■ Supplied text:
# # # # #

There were no reports of abuses of religious freedom.
The government continued to restrict the activities of Mungiki, a movement formed 20 years ago among ethnic Kikuyu as a traditional religious group. The group is outlawed and the government has frequently accused it of acting as a criminal network, including involvement in gang activities.
When registering with the Registrar of Societies, religious groups generally received equal treatment from the government; however, some smaller groups found it difficult to register when the government viewed them as an offshoot of a larger religious organization.
Some Muslim leaders charged the government was hostile toward Muslims. According to Muslim leaders, authorities rigorously scrutinized the identification cards of persons with Muslim surnames, particularly ethnic Somalis, and sometimes required additional documentation of citizenship, such as birth certificates of parents and even grandparents. The government continued to state the heightened scrutiny was an attempt to deter illegal immigration, rather than to discriminate against ethnic Somalis or their religion.
Some Muslim leaders, particularly in Coast Province, asserted that, as a mechanism to diminish their political power, the most recent government census radically undercounted Muslims. The courts, however, have rejected challenges to the census numbers.
Muslim leaders also accused the government of using the pretense of fighting terrorism to arrest and deport Muslim scholars, as well as target Islamic NGOs in overly broad security operations. These critics asserted the government failed to differentiate violent extremists from legitimate scholars and religious NGOs. These charges increased in frequency after the government military incursion into Somalia in October and subsequent attacks inside Kenya, some of which the government has linked to the Somali terrorist group al-Shabaab. Government security forces subjected citizens of Somali origin, who are predominantly Muslim, to occasional arbitrary detention, based on perceived links to extremists.
Some Muslim human rights activists continued to call for the disbandment of the Anti-Terrorism Prevention Unit, a specialized police unit within the Ministry of Provincial Administration and Internal Security, alleging that it was engaged in a systematic campaign of harassment that specifically targeted Muslims, including extortion of businesspeople and theft during raids.
Government schools sometimes prevented girls from attending classes if they wore a headscarf or other religious dress. For example, the Akorino sect (found in Central as well as parts of Western and Nyanza provinces) combines Christian and African styles of worship and requires women to cover their heads. School authorities have ordered female students who were members of the sect to remove their headscarves while in school, stating such garments were in violation of school uniform policies.
After killings of individuals accused by others of witchcraft, local authorities sometimes responded by placing those suspected of witchcraft in protective custody to prevent lynching. Government officials routinely criticized vigilantism against those accused of witchcraft, but also claimed to initiate crackdowns against those practicing traditional medicine, which was associated with witchcraft in many communities and which the authorities sometimes considered to be fraud or practicing medicine without a license.

# # # # #

■ Information provided:
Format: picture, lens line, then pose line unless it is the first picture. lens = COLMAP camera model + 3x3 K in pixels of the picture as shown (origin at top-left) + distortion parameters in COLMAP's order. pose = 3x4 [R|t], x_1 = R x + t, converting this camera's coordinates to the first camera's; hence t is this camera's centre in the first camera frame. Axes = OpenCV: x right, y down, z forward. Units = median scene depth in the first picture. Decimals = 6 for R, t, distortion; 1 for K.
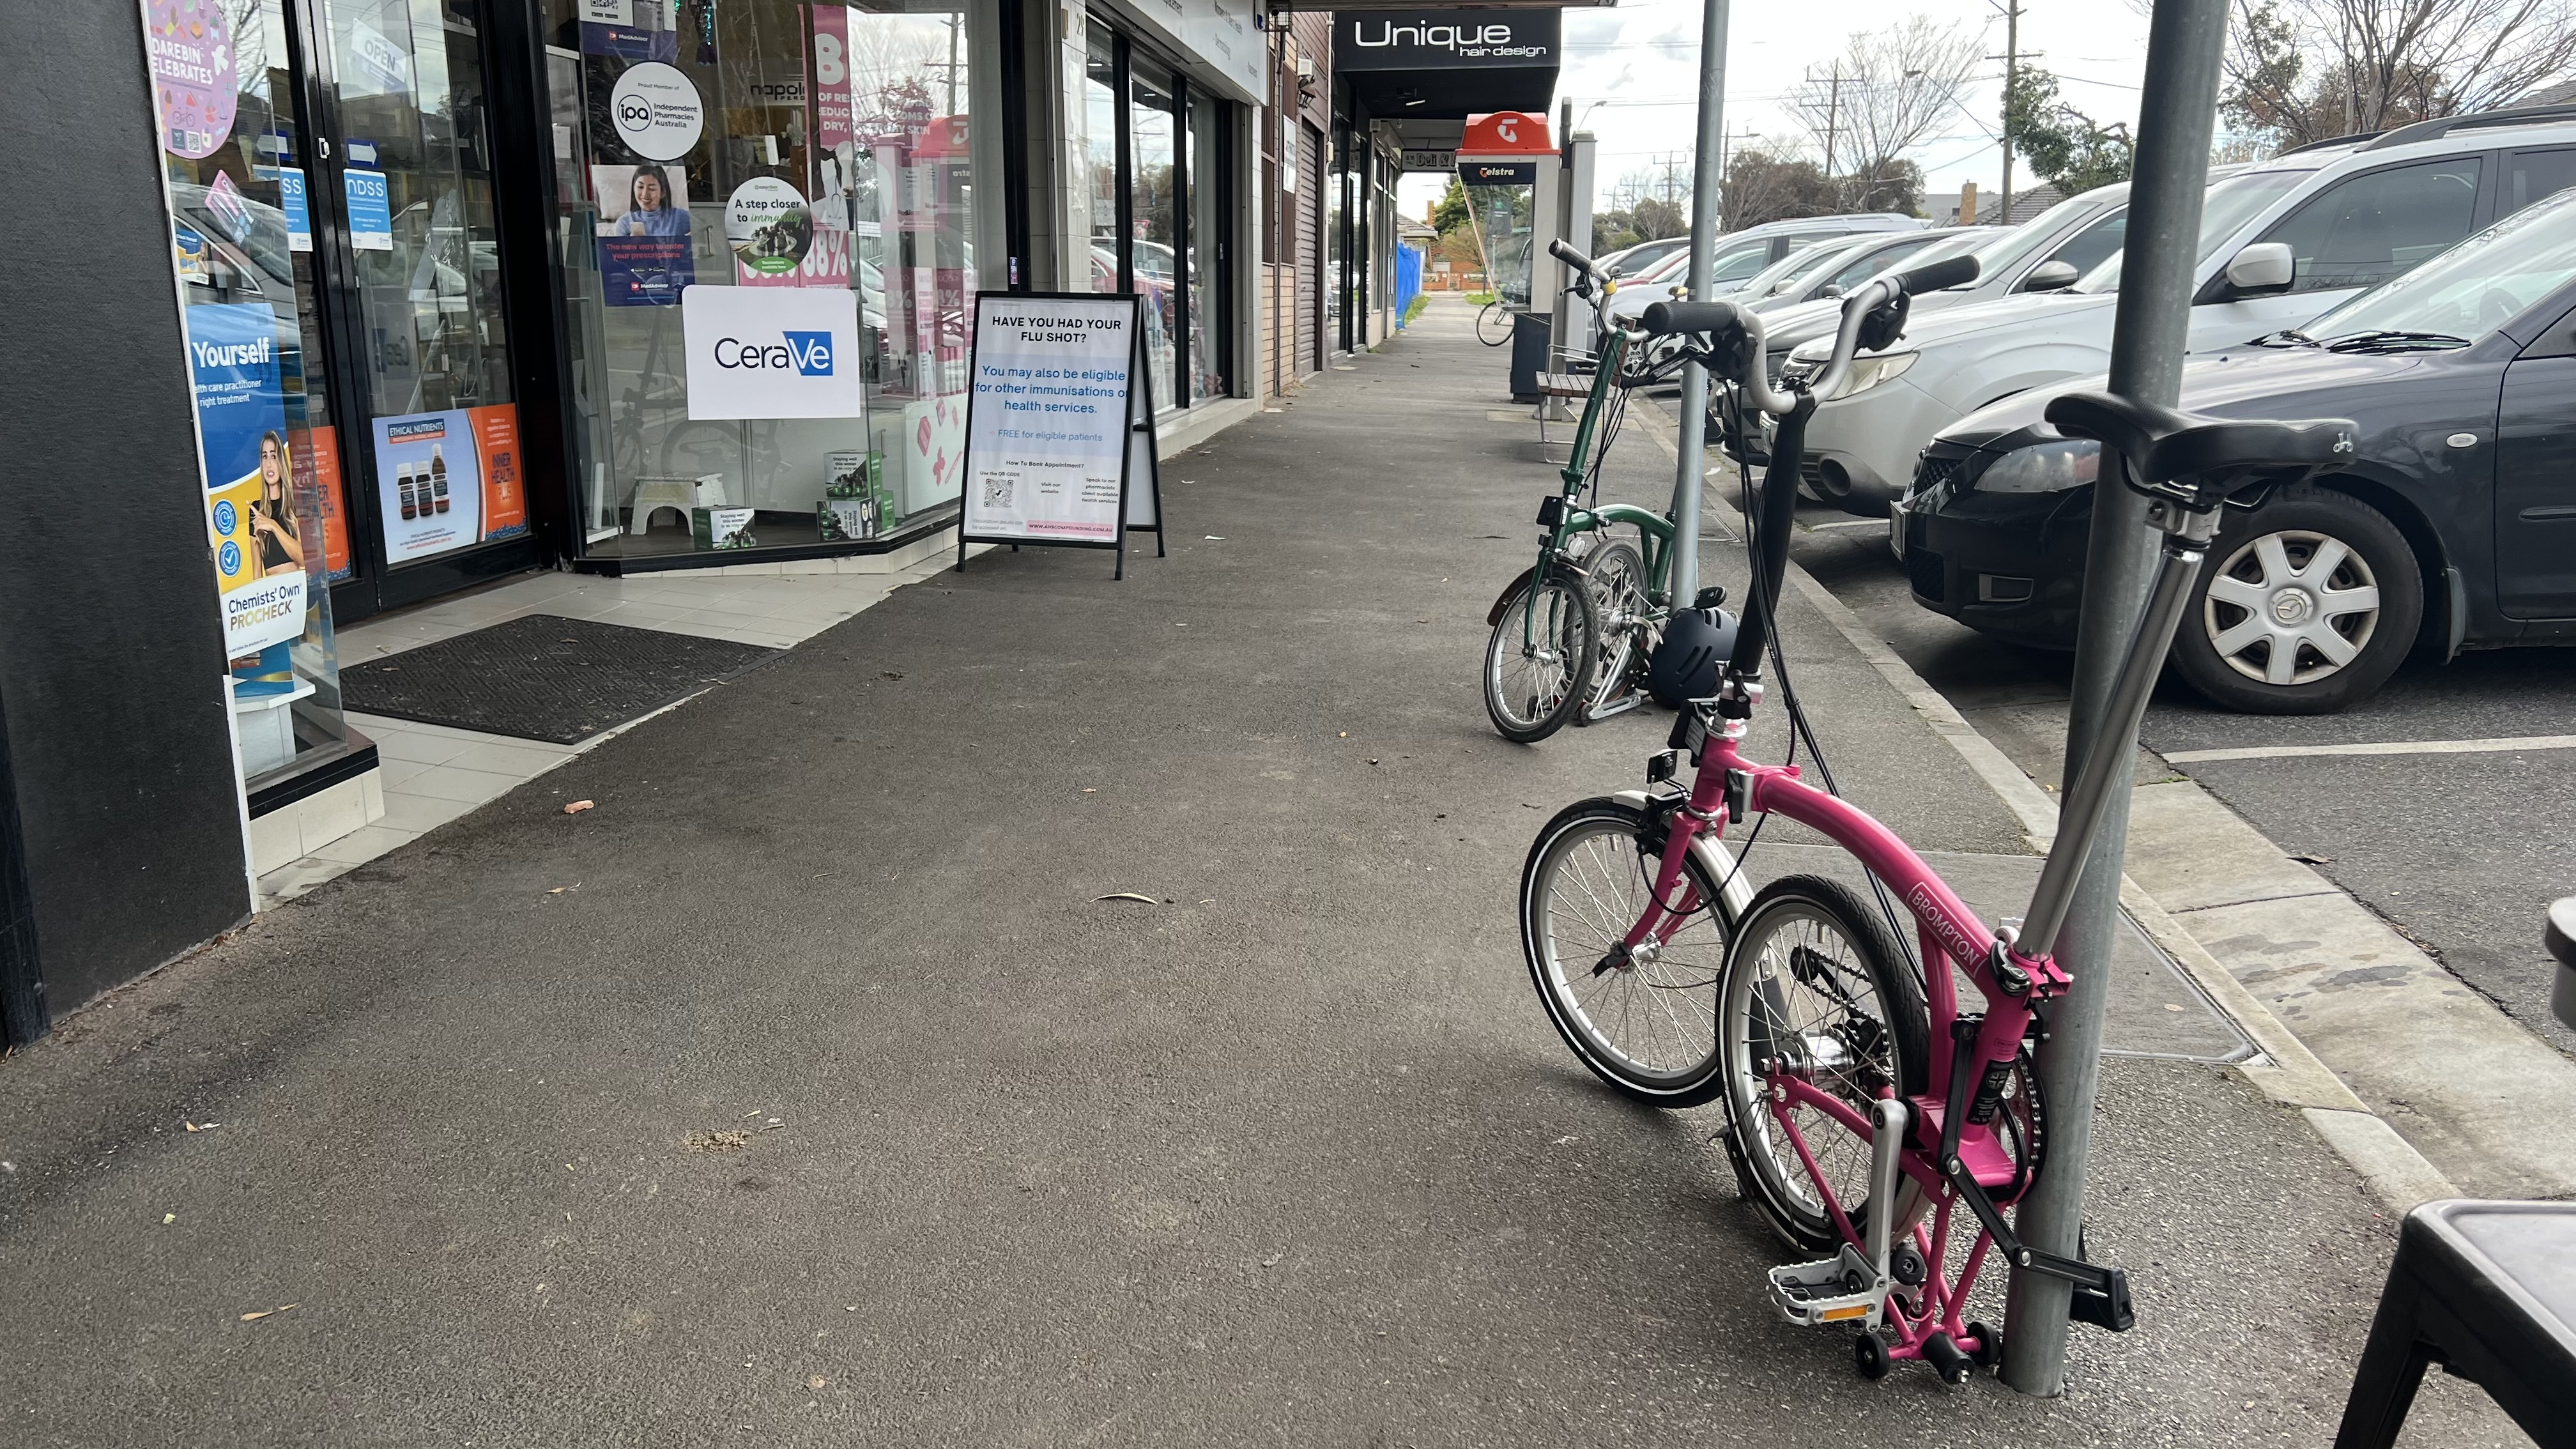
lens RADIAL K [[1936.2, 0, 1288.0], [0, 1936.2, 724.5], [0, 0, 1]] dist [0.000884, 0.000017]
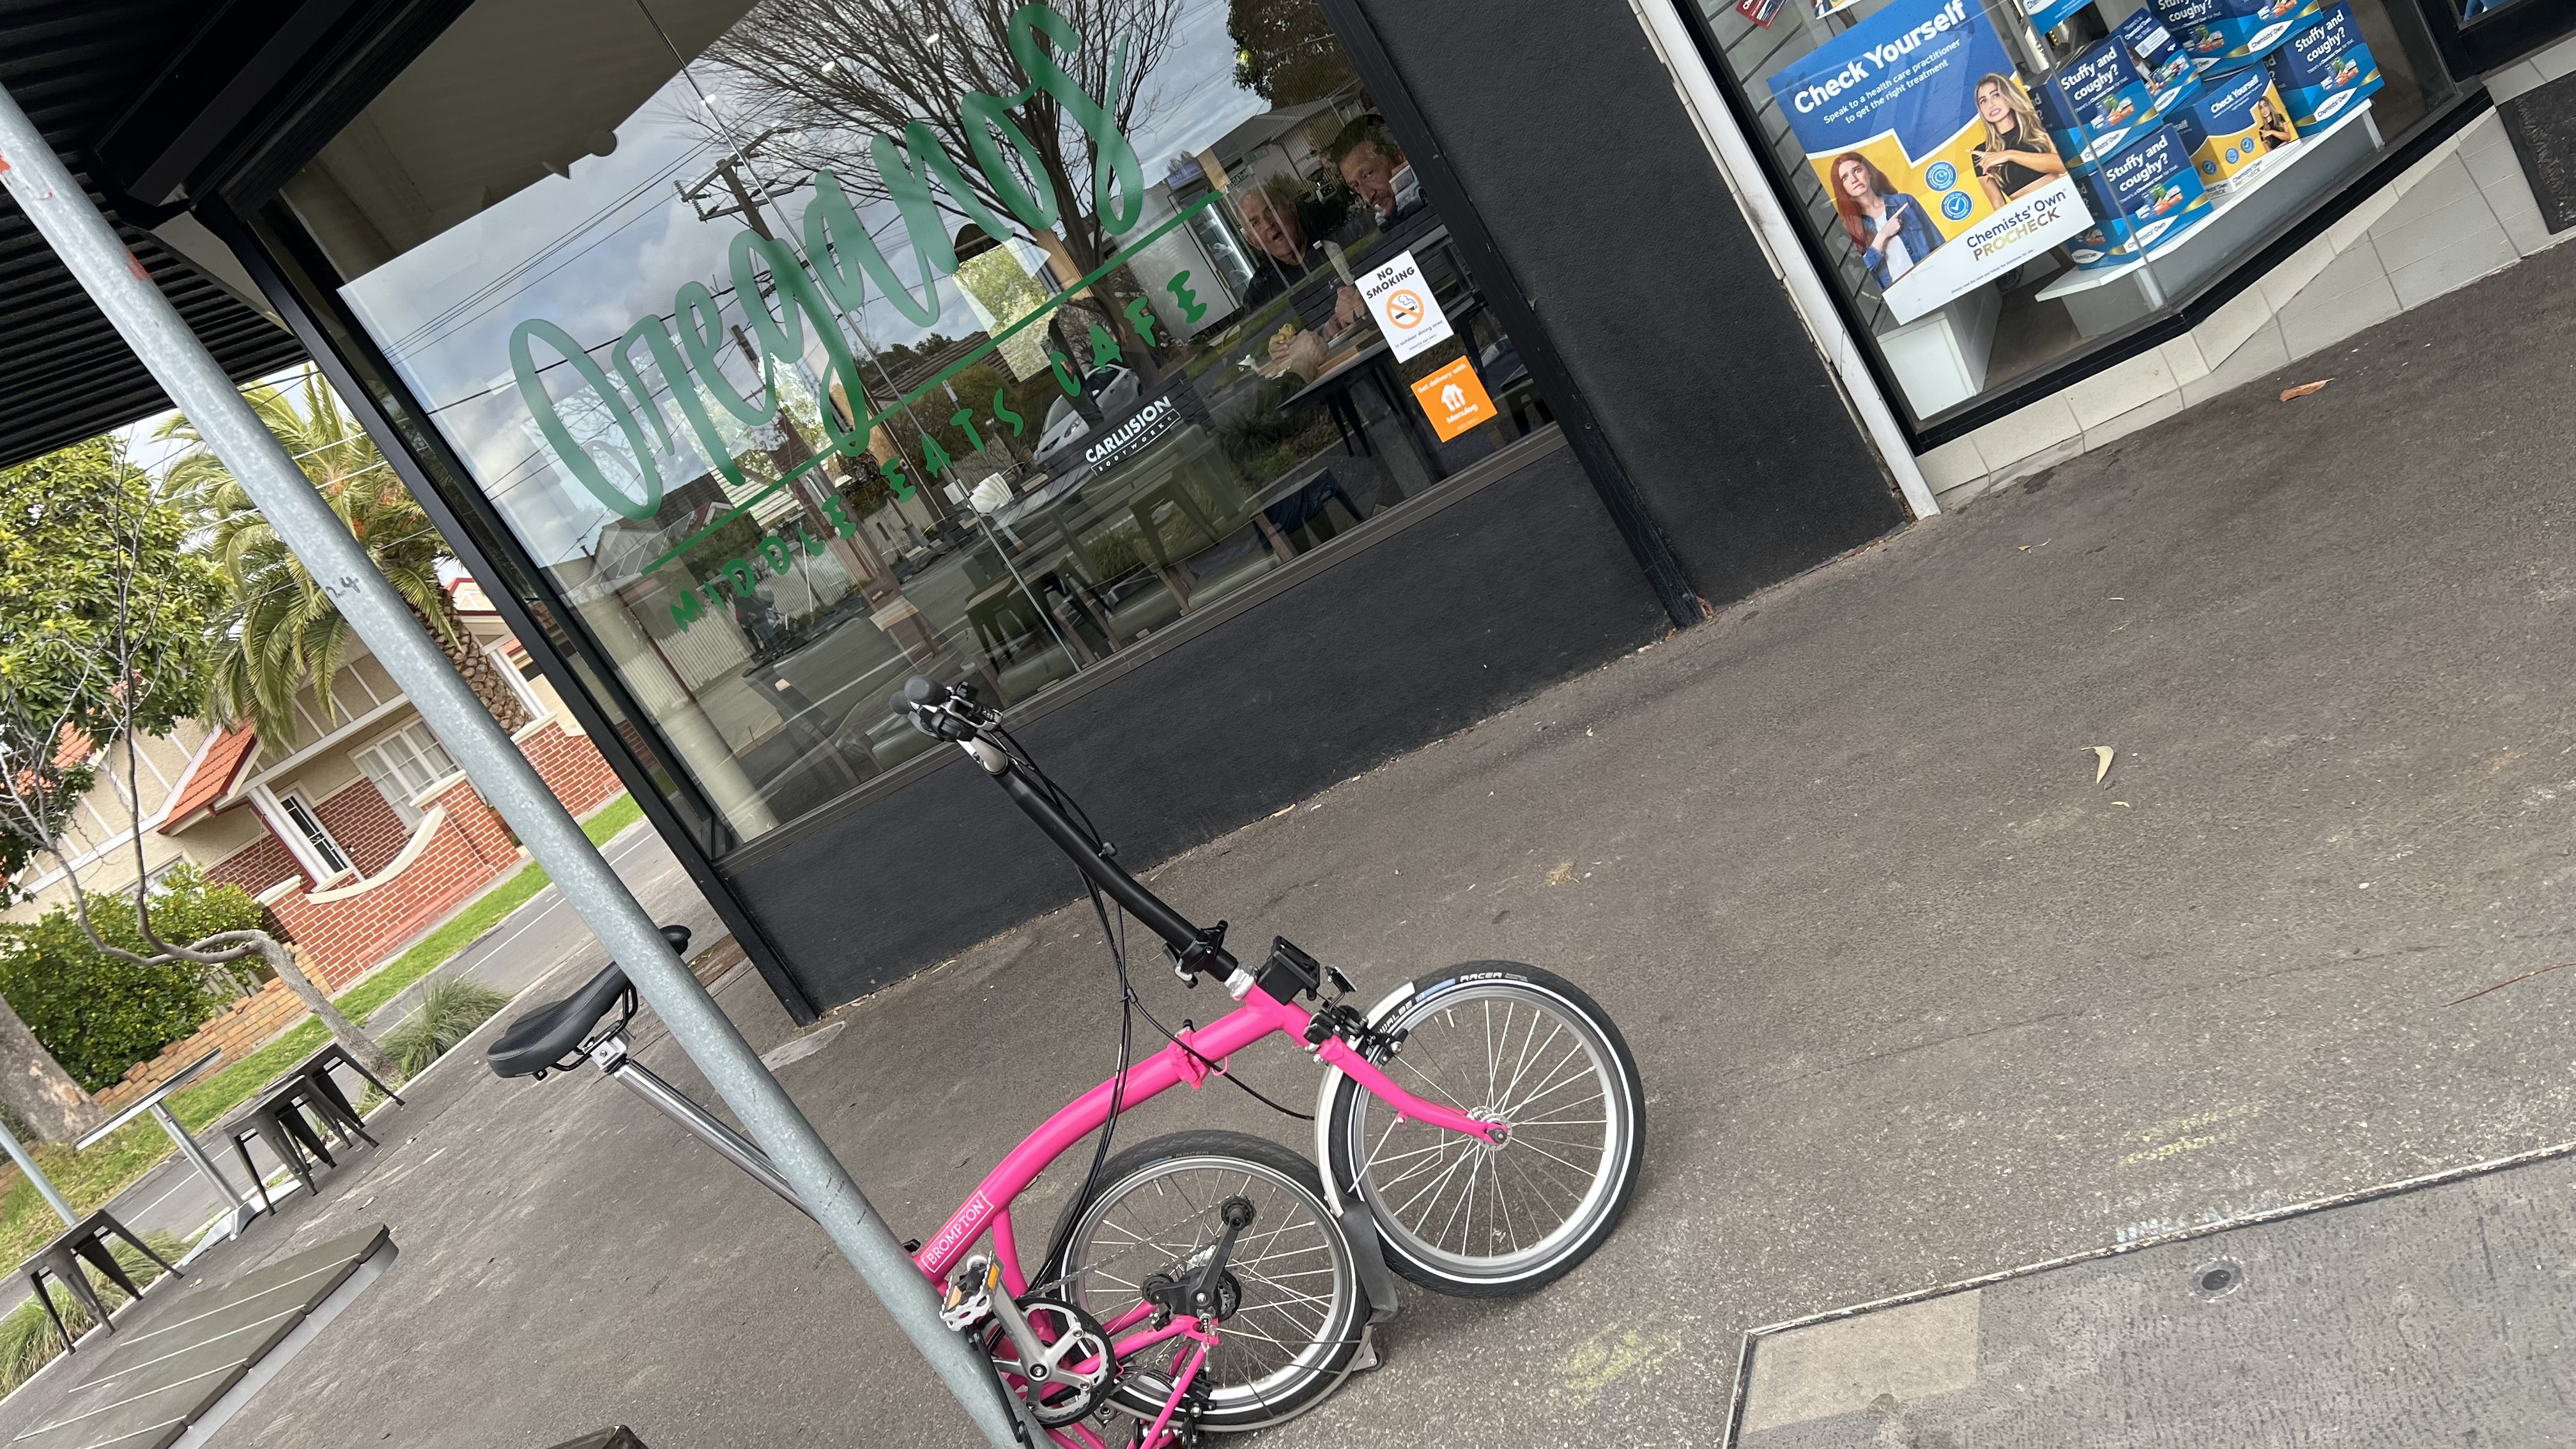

# # # # #

Reproduce the report on religious freedom, starting with "Some Muslim human" and going on through "theft during raids.", and swap "harassment" for "intimidation".

■ Solution:
Some Muslim human rights activists continued to call for the disbandment of the Anti-Terrorism Prevention Unit, a specialized police unit within the Ministry of Provincial Administration and Internal Security, alleging that it was engaged in a systematic campaign of intimidation that specifically targeted Muslims, including extortion of businesspeople and theft during raids.